▶ EXERCISE AIM: Write out everything in the records exactly, apart from the pictures.

▶ STUDY MATERIAL:
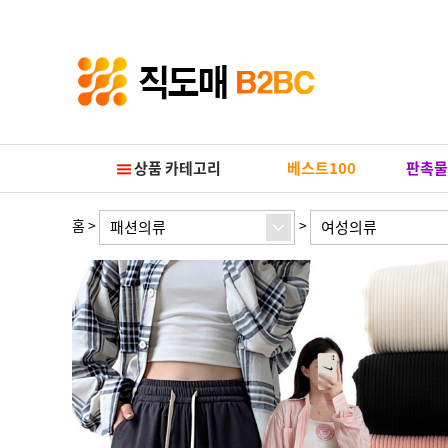
Prev
Next
상품 카테고리
베스트100
판촉물
홈
>
>
패션의류
여성의류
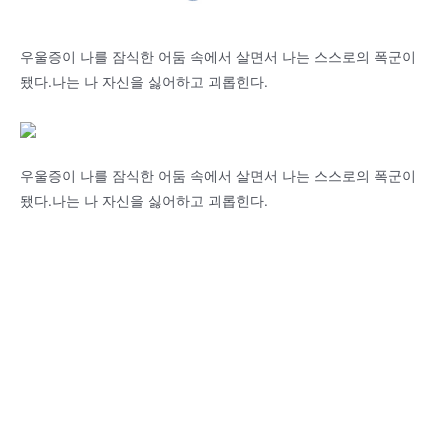
우울증이 나를 잠식한 어둠 속에서 살면서 나는 스스로의 폭군이
됐다.나는 나 자신을 싫어하고 괴롭힌다.
우울증이 나를 잠식한 어둠 속에서 살면서 나는 스스로의 폭군이
됐다.나는 나 자신을 싫어하고 괴롭힌다.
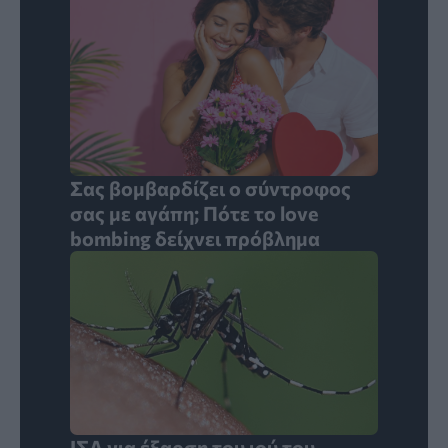
Σας βομβαρδίζει ο σύντροφος
σας με αγάπη; Πότε το love
bombing δείχνει πρόβλημα
ΙΣΑ για έξαρση του ιού του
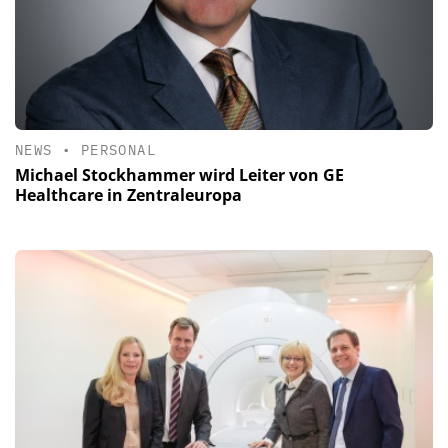
NEWS
•
PERSONAL
Michael Stockhammer wird Leiter von GE
Healthcare in Zentraleuropa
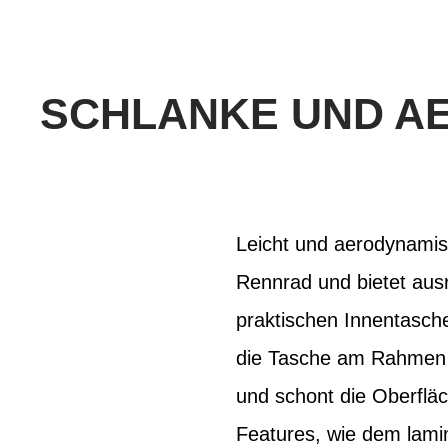
SCHLANKE UND A
Leicht und aerodynamis
Rennrad und bietet ausr
praktischen Innentasch
die Tasche am Rahmen be
und schont die Oberflä
Features, wie dem lami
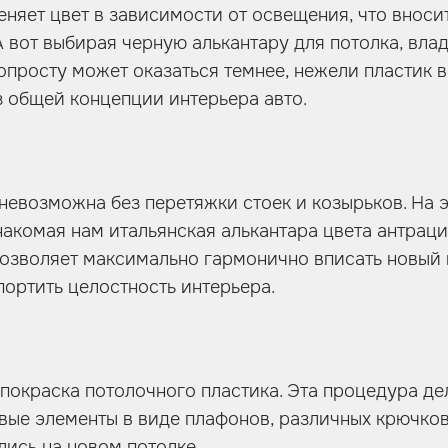
еняет цвет в зависимости от освещения, что внос
А вот выбирая черную алькантару для потолка, вла
опросту может оказаться темнее, нежели пластик в 
з общей концепции интерьера авто.
невозможна без перетяжки стоек и козырьков. На э
накомая нам итальянская алькантара цвета антраци
позволяет максимально гармонично вписать новый 
портить целостность интерьера.
покраска потолочного пластика. Эта процедура дел
вые элементы в виде плафонов, различных крючков
ись на новом потолке.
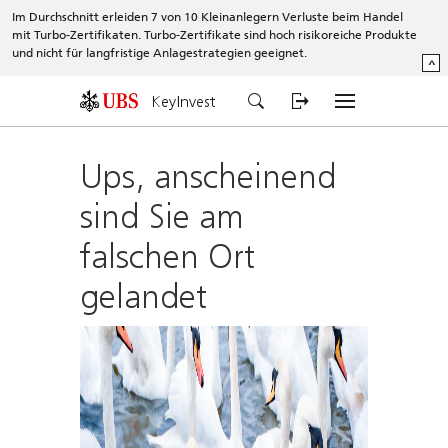
Im Durchschnitt erleiden 7 von 10 Kleinanlegern Verluste beim Handel
mit Turbo-Zertifikaten. Turbo-Zertifikate sind hoch risikoreiche Produkte
und nicht für langfristige Anlagestrategien geeignet.
^
KeyInvest
Ups, anscheinend
sind Sie am
falschen Ort
gelandet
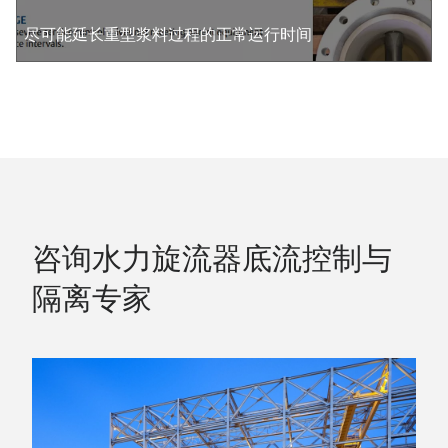
尽可能延长重型浆料过程的正常运行时间
咨询水力旋流器底流控制与
隔离专家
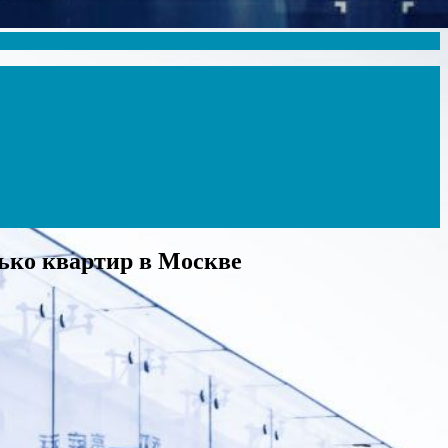
лько квартир в Москве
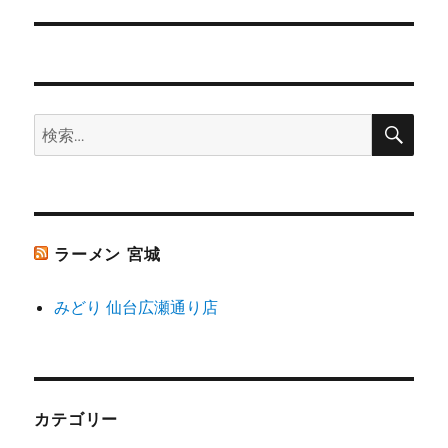
の
ー
投
シ
稿:
ョ
検
検
索
ン
索:
ラーメン 宮城
みどり 仙台広瀬通り店
カテゴリー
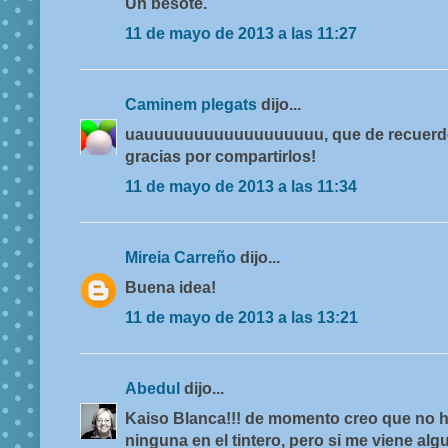
Un besote.
11 de mayo de 2013 a las 11:27
Caminem plegats
dijo...
uauuuuuuuuuuuuuuuuuu, que de recuerdos 
gracias por compartirlos!
11 de mayo de 2013 a las 11:34
Mireia Carreño
dijo...
Buena idea!
11 de mayo de 2013 a las 13:21
Abedul
dijo...
Kaiso Blanca!!! de momento creo que no 
ninguna en el tintero, pero si me viene algu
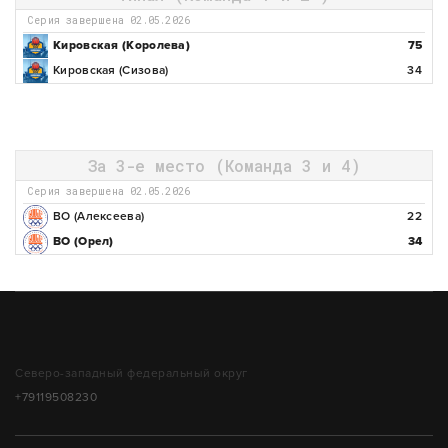
Серия завершена 02.05.2026
Кировская (Королева)
75
Кировская (Сизова)
34
За 3-е место (Команда 3 и 4)
Серия завершена 02.05.2026
ВО (Алексеева)
22
ВО (Орел)
34
Северо-западный федеральный округ
+79119508230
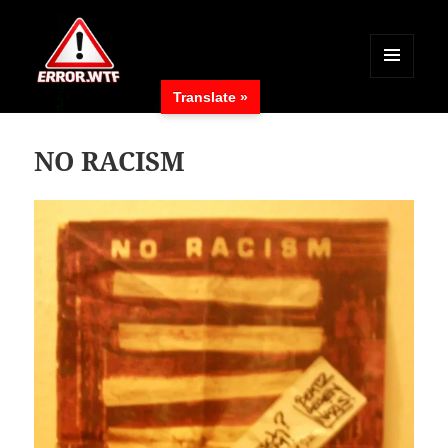
MENÜ
Translate »
UND
ERROR.WTF
WIDGETS
NO RACISM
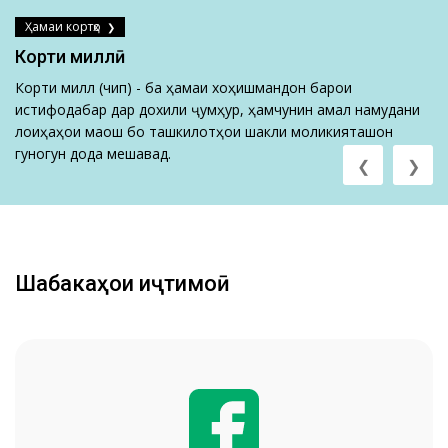
Ҳамаи кортҳо
Корти миллӣ
Корти миллӣ (чип) - ба ҳамаи хоҳишмандон барои
истифодабарӣ дар дохили ҷумҳурӣ, ҳамчунин амалӣ намудани
лоиҳаҳои маош бо ташкилотҳои шакли моликияташон
гуногун дода мешавад.
❮
❯
Шабакаҳои иҷтимоӣ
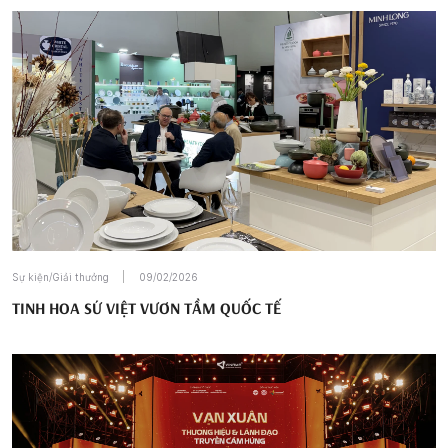
Sự kiện/Giải thưởng
09/02/2026
TINH HOA SỨ VIỆT VƯƠN TẦM QUỐC TẾ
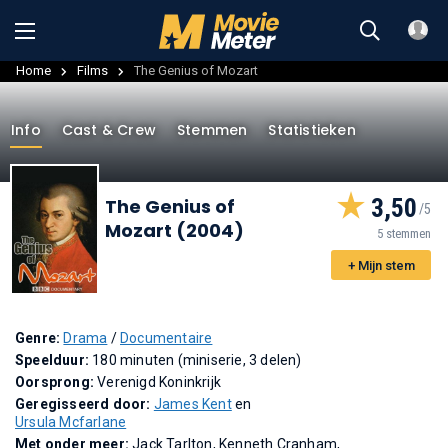
Home
Films
The Genius of Mozart
Info
Cast & Crew
Stemmen
Statistieken
3,50
The Genius of
Mozart (2004)
5 stemmen
+ Mijn stem
Genre:
Drama
/
Documentaire
Speelduur:
180 minuten (miniserie, 3 delen)
Oorsprong:
Verenigd Koninkrijk
Geregisseerd door:
James Kent
en
Ursula Mcfarlane
Met onder meer:
Jack Tarlton, Kenneth Cranham,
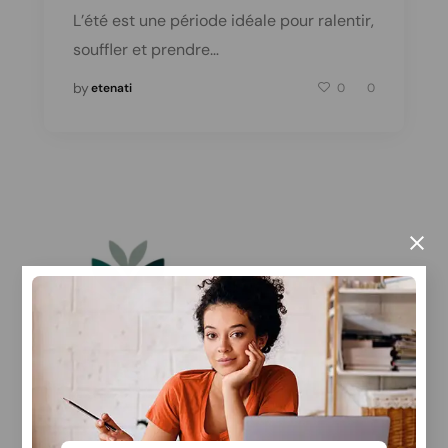
L’été est une période idéale pour ralentir,
souffler et prendre…
by
etenati
0
0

▶ EXERCISE SOLUTION:
Prev
Next
상품 카테고리
베스트100
판촉물
홈
>
>
패션의류
여성의류
우울증이 나를 잠식한 어둠 속에서 살면서 나는 스스로의 폭군이
됐다.나는 나 자신을 싫어하고 괴롭힌다.
우울증이 나를 잠식한 어둠 속에서 살면서 나는 스스로의 폭군이
됐다.나는 나 자신을 싫어하고 괴롭힌다.
Σας βομβαρδίζει ο σύντροφος
σας με αγάπη; Πότε το love
bombing δείχνει πρόβλημα
ΙΣΑ για έξαρση του ιού του
NEWS
•
PERSONAL
Michael Stockhammer wird Leiter von GE
Healthcare in Zentraleuropa
SCHLANKE UND A
Leicht und aerodynamis
Rennrad und bietet ausr
praktischen Innentasch
die Tasche am Rahmen be
und schont die Oberflä
Features, wie dem lami
еняет цвет в зависимости от освещения, что внос
А вот выбирая черную алькантару для потолка, вла
опросту может оказаться темнее, нежели пластик в 
з общей концепции интерьера авто.
невозможна без перетяжки стоек и козырьков. На э
накомая нам итальянская алькантара цвета антраци
позволяет максимально гармонично вписать новый 
портить целостность интерьера.
покраска потолочного пластика. Эта процедура дел
вые элементы в виде плафонов, различных крючков
ись на новом потолке.
Im Durchschnitt erleiden 7 von 10 Kleinanlegern Verluste beim Handel
mit Turbo-Zertifikaten. Turbo-Zertifikate sind hoch risikoreiche Produkte
und nicht für langfristige Anlagestrategien geeignet.
^
KeyInvest
Ups, anscheinend
sind Sie am
falschen Ort
gelandet
尽可能延长重型浆料过程的正常运行时间
咨询水力旋流器底流控制与
隔离专家
лько квартир в Москве
の
ー
投
シ
稿:
ョ
検
検
索
ン
索:
ラーメン 宮城
みどり 仙台広瀬通り店
カテゴリー
Un besote.
11 de mayo de 2013 a las 11:27
Caminem plegats
dijo...
uauuuuuuuuuuuuuuuuuu, que de recuerdos 
gracias por compartirlos!
11 de mayo de 2013 a las 11:34
Mireia Carreño
dijo...
Buena idea!
11 de mayo de 2013 a las 13:21
Abedul
dijo...
Kaiso Blanca!!! de momento creo que no 
ninguna en el tintero, pero si me viene algu
Серия завершена 02.05.2026
Кировская (Королева)
75
Кировская (Сизова)
34
За 3-е место (Команда 3 и 4)
Серия завершена 02.05.2026
ВО (Алексеева)
22
ВО (Орел)
34
Северо-западный федеральный округ
+79119508230
MENÜ
Translate »
UND
ERROR.WTF
WIDGETS
NO RACISM
Ҳамаи кортҳо
Корти миллӣ
Корти миллӣ (чип) - ба ҳамаи хоҳишмандон барои
истифодабарӣ дар дохили ҷумҳурӣ, ҳамчунин амалӣ намудани
лоиҳаҳои маош бо ташкилотҳои шакли моликияташон
гуногун дода мешавад.
❮
❯
Шабакаҳои иҷтимоӣ
Sự kiện/Giải thưởng
09/02/2026
TINH HOA SỨ VIỆT VƯƠN TẦM QUỐC TẾ
Home
Films
The Genius of Mozart
Info
Cast & Crew
Stemmen
Statistieken
3,50
The Genius of
Mozart (2004)
5 stemmen
+ Mijn stem
Genre:
Drama
/
Documentaire
Speelduur:
180 minuten (miniserie, 3 delen)
Oorsprong:
Verenigd Koninkrijk
Geregisseerd door:
James Kent
en
Ursula Mcfarlane
Met onder meer:
Jack Tarlton, Kenneth Cranham,
L’été est une période idéale pour ralentir,
souffler et prendre…
by
etenati
0
0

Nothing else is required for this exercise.